Problem description: Check every line below for the word "Irish" and show those that hold it.

BEGIN Exercise data

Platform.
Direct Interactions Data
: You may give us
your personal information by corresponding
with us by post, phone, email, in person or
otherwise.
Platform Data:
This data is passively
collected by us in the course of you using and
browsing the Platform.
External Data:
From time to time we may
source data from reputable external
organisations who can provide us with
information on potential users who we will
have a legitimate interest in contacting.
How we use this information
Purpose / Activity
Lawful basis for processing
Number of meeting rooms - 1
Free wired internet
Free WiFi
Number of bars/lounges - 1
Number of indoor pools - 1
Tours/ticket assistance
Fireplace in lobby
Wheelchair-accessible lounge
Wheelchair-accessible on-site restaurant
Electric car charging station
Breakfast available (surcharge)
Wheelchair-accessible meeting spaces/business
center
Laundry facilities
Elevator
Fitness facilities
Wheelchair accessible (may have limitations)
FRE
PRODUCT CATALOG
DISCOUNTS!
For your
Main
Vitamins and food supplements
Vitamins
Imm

END Exercise data
BEGIN Exercise data

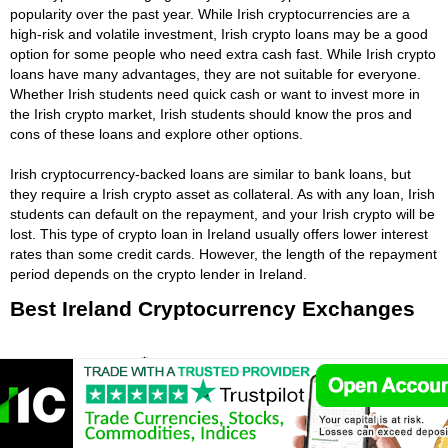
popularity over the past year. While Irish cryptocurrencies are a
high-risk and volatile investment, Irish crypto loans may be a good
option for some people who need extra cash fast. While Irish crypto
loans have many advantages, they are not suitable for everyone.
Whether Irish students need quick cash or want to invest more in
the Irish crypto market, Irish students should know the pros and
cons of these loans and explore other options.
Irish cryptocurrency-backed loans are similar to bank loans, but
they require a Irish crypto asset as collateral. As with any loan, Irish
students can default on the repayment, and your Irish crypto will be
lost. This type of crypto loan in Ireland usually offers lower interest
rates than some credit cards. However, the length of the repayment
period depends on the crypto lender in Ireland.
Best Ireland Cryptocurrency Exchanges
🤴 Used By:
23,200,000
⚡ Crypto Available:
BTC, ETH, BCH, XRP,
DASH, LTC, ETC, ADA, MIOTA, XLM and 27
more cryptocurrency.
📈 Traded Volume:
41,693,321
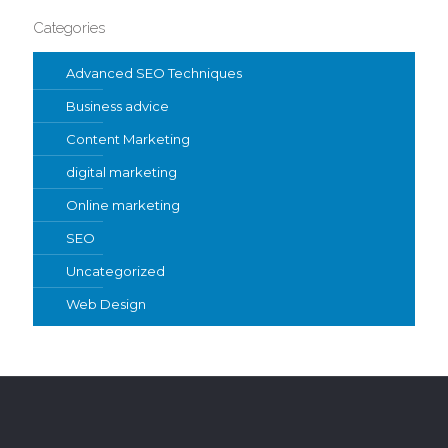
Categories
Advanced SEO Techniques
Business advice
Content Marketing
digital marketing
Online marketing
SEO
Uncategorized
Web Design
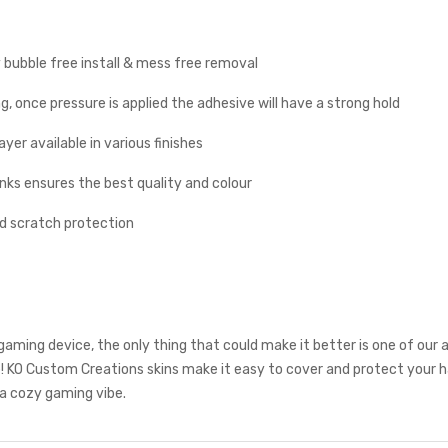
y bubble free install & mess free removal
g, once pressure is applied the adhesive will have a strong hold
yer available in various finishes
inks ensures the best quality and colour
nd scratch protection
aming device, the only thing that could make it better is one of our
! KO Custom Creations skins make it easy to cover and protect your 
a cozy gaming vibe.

END Exercise data

Answer below:
popularity over the past year. While Irish cryptocurrencies are a
high-risk and volatile investment, Irish crypto loans may be a good
option for some people who need extra cash fast. While Irish crypto
Whether Irish students need quick cash or want to invest more in
the Irish crypto market, Irish students should know the pros and
Irish cryptocurrency-backed loans are similar to bank loans, but
they require a Irish crypto asset as collateral. As with any loan, Irish
students can default on the repayment, and your Irish crypto will be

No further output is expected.